SOURCE DOCUMENT:
##############################

It’s 1916 and I’m standing in the war torn streets of Dublin, Ireland. A thick cloud of misery clings to the greyish air, given form by lofty plumes of smoke that circle around. A torrent of gunfire and explosions deafen me as militia forces seek cover at a nearby wall. Standing beside me is William McNieve, a young fighter that will survive this historic conflict, a scramble for national independence dubbed the Easter Rising. I know that because it’s his recount of this bloody and oft-forgotten event that’s made this fascinating VR experience possible.
Easter Rising: Voice of a Rebel is what the piece is called, and it’s made in collaboration between the BBC and London-based Crossover Labs as well as being directed by Oscar Raby of VRTOV. If you have an Oculus Rift you can already try it out for yourself for free via the BBC Taster site, and I really recommend you do.
It’s an engaging 12 minute piece, artfully told by redubbed narration from a tape recorded by McNieve years after his experience. His words literally paint the scenes we experience, which detail the six day conflict that began on April 24th. Crucially, its delivery leaves an impact that’s not soon forgotten; even a few weeks on from trying it for myself I can still remember vivid images and dramatic moments. If we’re still at the stage of VR having to prove its worth to the documentary genre, then this certainly makes a good case for it.
Raby himself could do that just by talking to you. Having already worked on a deeply personal VR experience, Sheffield Doc/Fest 2014 award winner Assent, he’s positively energised about the tech as a tool for storytelling. As we chat at this year’s iteration of the festival, he corrects my use of the word ‘camera’, noting that both he and those he works with are conflicted about using traditional terms for storytelling in a new medium. “That brings about the filmmaking establishment,” he explains. “Whereas it could be many other things; it could be the eye of the user.”

##############################

EXTRACTED INFORMATION:
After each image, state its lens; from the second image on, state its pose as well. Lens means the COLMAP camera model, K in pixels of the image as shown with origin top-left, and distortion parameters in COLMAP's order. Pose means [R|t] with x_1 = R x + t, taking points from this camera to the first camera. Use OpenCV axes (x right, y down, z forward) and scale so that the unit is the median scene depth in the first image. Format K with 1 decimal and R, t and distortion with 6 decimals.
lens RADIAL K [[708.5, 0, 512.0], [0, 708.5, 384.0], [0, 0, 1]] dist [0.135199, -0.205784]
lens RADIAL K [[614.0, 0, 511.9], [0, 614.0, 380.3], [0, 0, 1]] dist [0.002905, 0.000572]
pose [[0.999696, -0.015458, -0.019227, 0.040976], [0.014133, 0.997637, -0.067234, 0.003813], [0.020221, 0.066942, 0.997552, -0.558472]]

##############################

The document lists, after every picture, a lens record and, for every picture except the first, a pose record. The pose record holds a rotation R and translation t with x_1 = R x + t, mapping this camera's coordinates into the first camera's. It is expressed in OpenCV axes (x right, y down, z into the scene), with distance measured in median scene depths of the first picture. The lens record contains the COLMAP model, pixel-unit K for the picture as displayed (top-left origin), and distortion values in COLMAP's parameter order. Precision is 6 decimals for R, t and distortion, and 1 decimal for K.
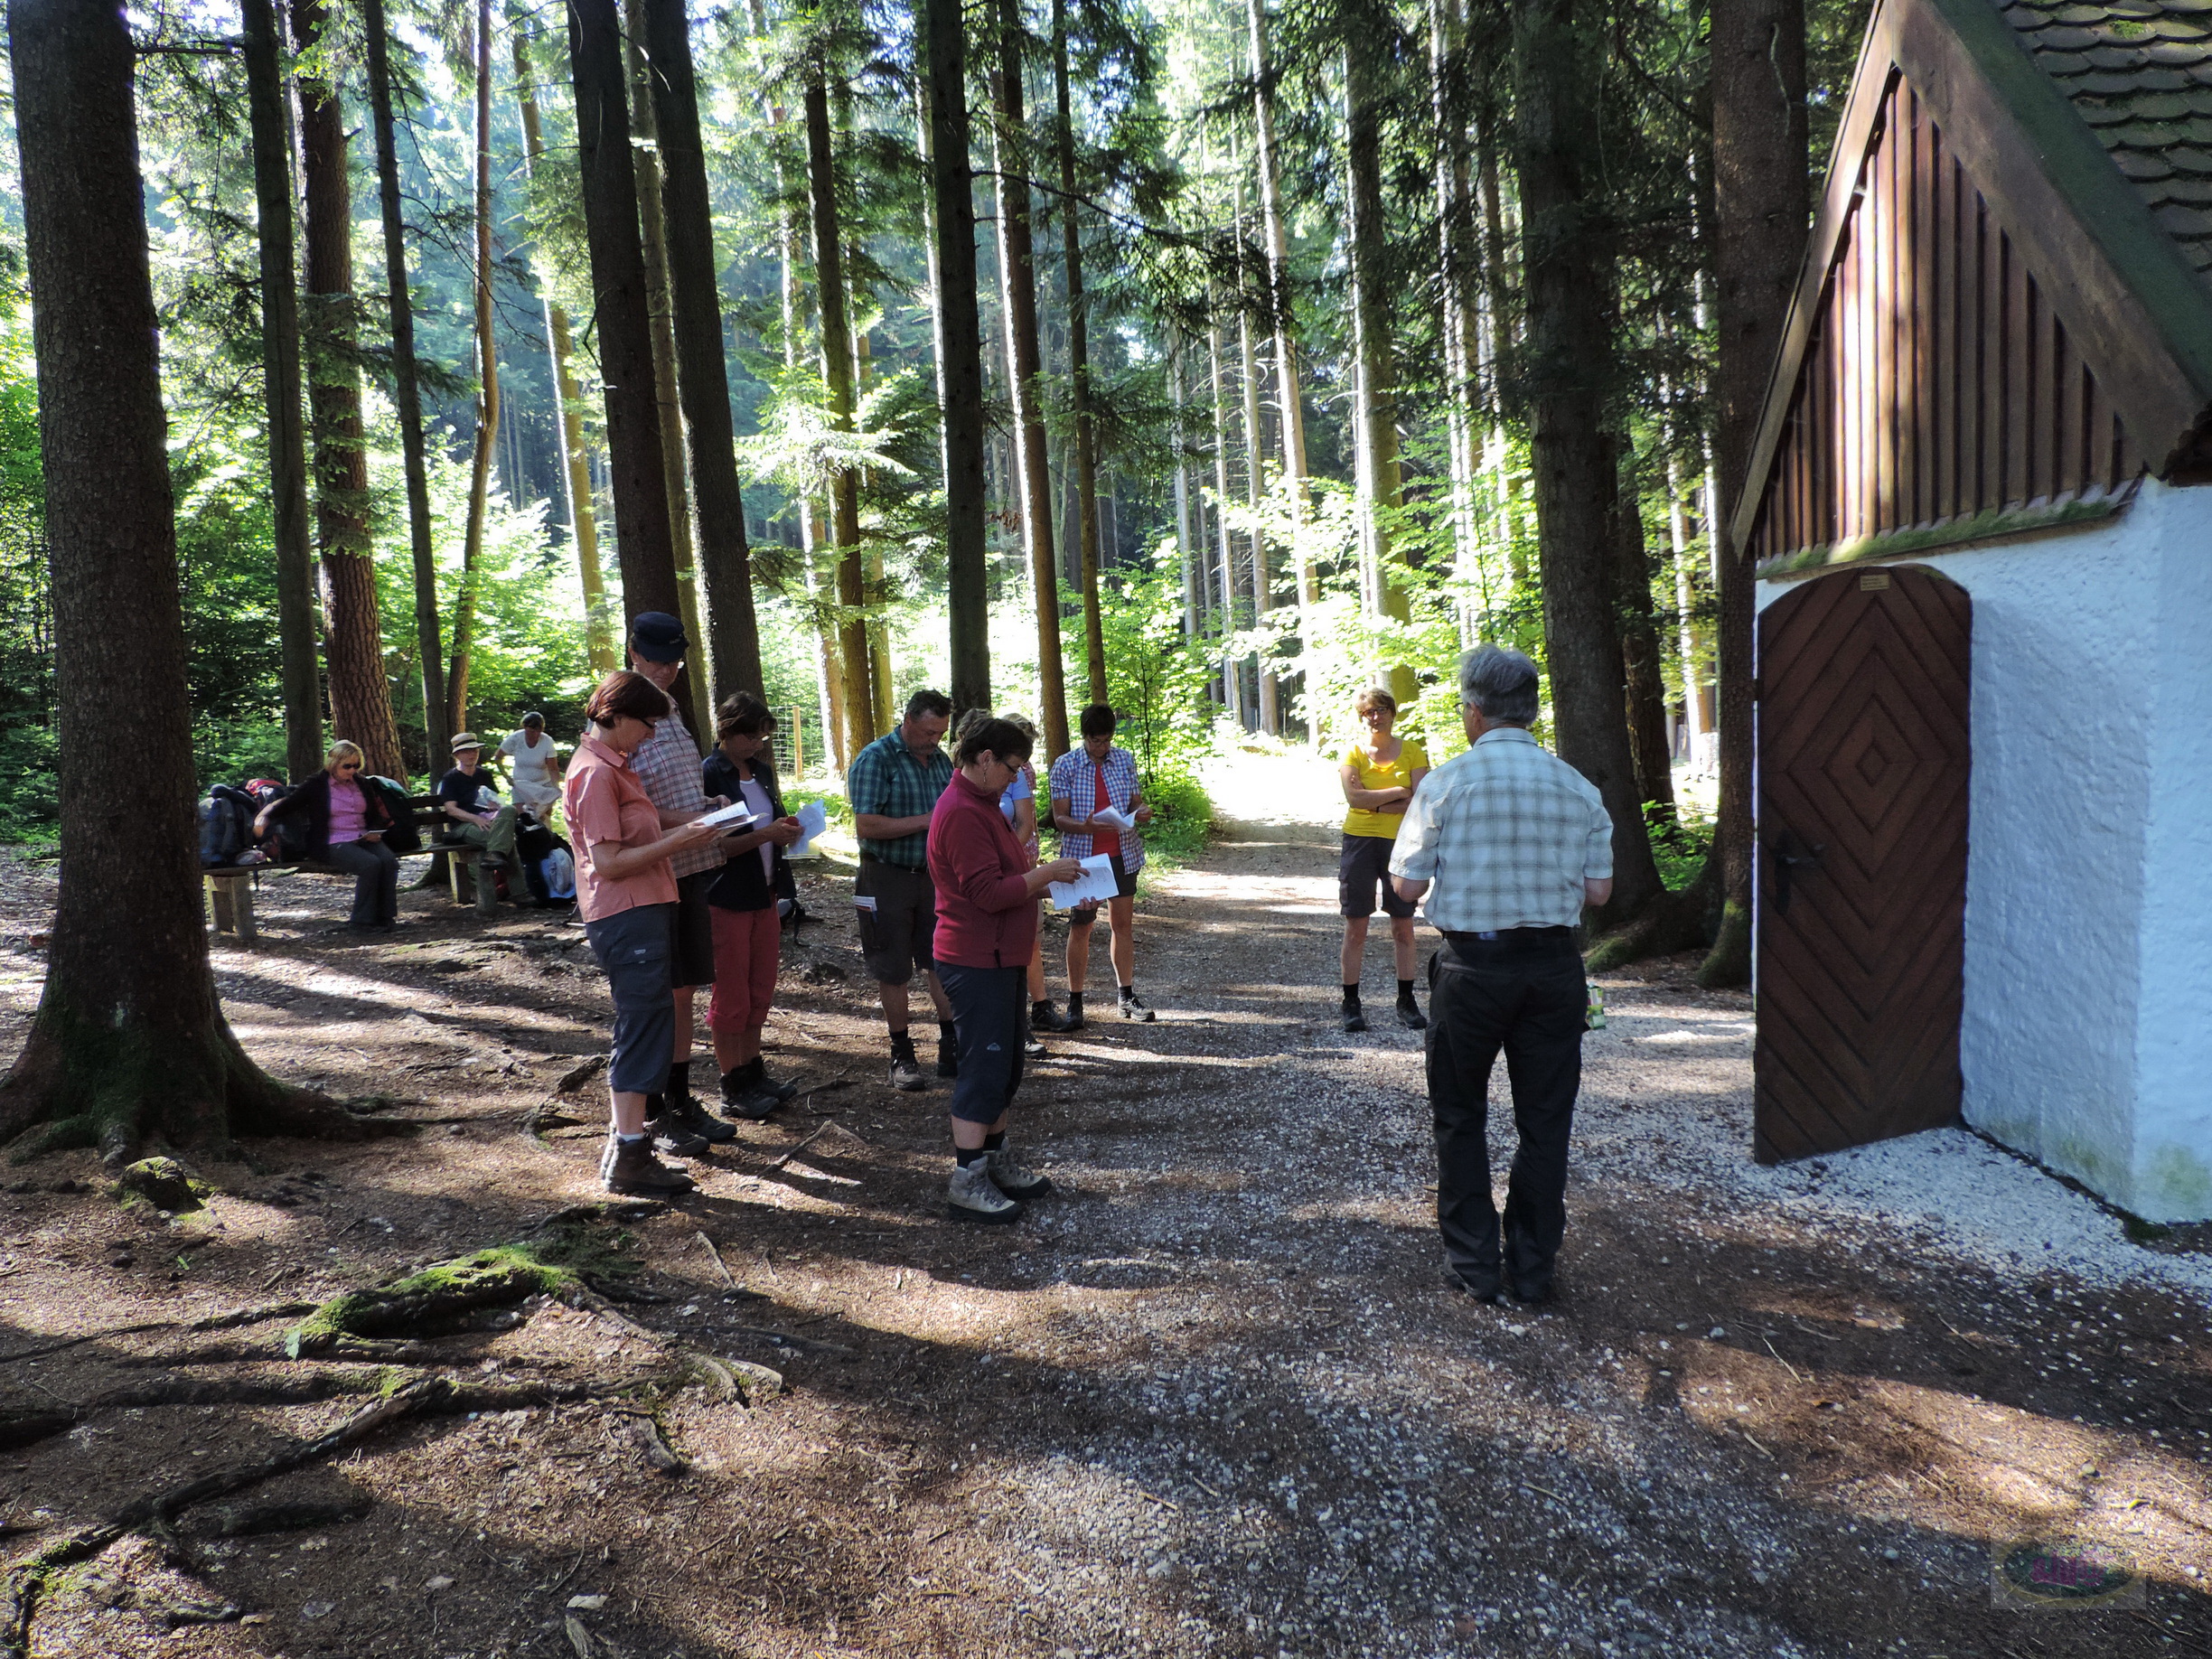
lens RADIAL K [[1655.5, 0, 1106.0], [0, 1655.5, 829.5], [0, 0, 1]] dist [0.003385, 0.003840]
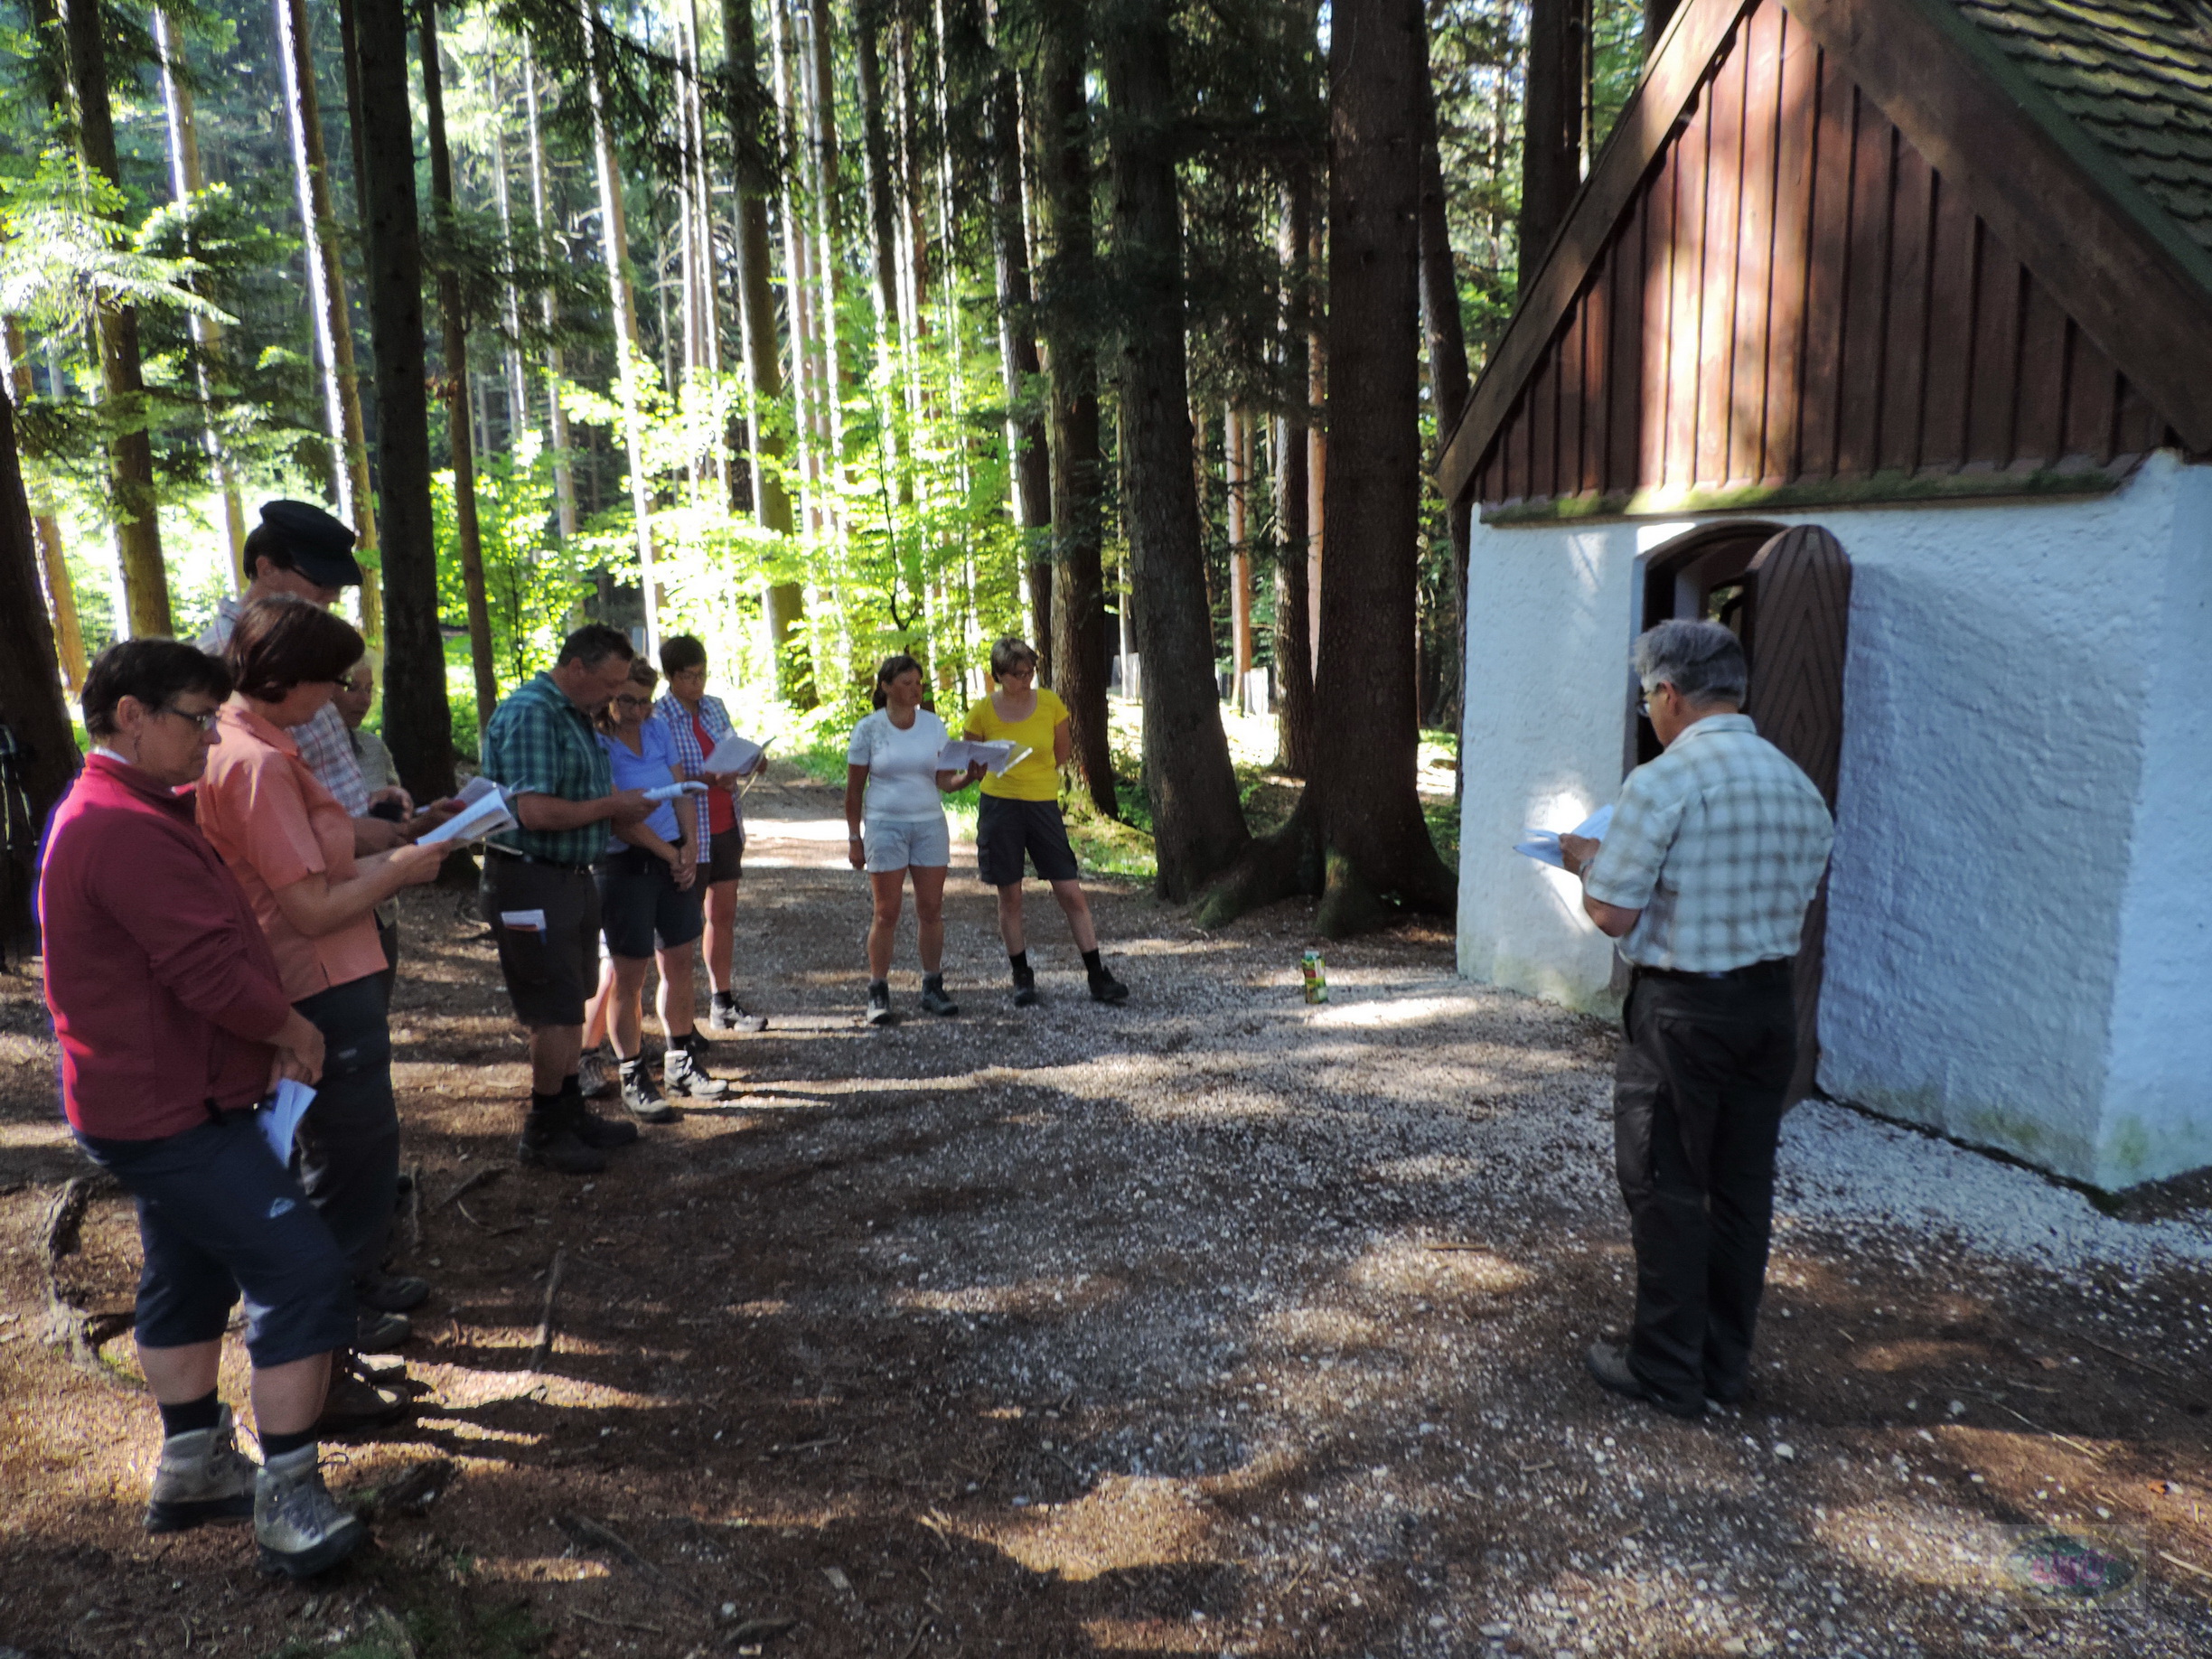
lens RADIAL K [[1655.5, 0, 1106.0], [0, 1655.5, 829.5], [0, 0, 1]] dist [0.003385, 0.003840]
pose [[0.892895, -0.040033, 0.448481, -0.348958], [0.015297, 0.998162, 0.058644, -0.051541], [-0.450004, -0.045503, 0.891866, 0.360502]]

##############################

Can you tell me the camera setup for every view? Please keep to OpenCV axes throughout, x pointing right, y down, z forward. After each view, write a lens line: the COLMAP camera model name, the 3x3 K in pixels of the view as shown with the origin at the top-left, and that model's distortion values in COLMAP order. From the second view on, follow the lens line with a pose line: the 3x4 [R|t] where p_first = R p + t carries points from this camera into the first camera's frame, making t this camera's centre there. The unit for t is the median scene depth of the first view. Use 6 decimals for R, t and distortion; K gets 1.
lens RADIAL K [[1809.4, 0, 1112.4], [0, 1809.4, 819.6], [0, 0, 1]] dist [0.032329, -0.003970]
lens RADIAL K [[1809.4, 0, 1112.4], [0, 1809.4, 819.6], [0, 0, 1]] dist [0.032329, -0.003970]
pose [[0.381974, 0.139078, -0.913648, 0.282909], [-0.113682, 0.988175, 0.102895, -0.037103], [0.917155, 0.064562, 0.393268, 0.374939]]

##############################

ACTIVITY LIST:
A – Answer these questions from the Easter Rising VR article:
(i) How long does the piece run?
(ii) On what date did the six day conflict begin?
(iii) Which earlier VR experience by Raby won an award at Sheffield Doc/Fest 2014?
B – Please reproduce the entries verbatim, starting at the line that contains "After each image, state" and ending at the line that contains "dist [0.002905, 0.000572]".

EXPECTED RESPONSES:
A –
(i) 12 minutes
(ii) April 24th
(iii) Assent

B –
After each image, state its lens; from the second image on, state its pose as well. Lens means the COLMAP camera model, K in pixels of the image as shown with origin top-left, and distortion parameters in COLMAP's order. Pose means [R|t] with x_1 = R x + t, taking points from this camera to the first camera. Use OpenCV axes (x right, y down, z forward) and scale so that the unit is the median scene depth in the first image. Format K with 1 decimal and R, t and distortion with 6 decimals.
lens RADIAL K [[708.5, 0, 512.0], [0, 708.5, 384.0], [0, 0, 1]] dist [0.135199, -0.205784]
lens RADIAL K [[614.0, 0, 511.9], [0, 614.0, 380.3], [0, 0, 1]] dist [0.002905, 0.000572]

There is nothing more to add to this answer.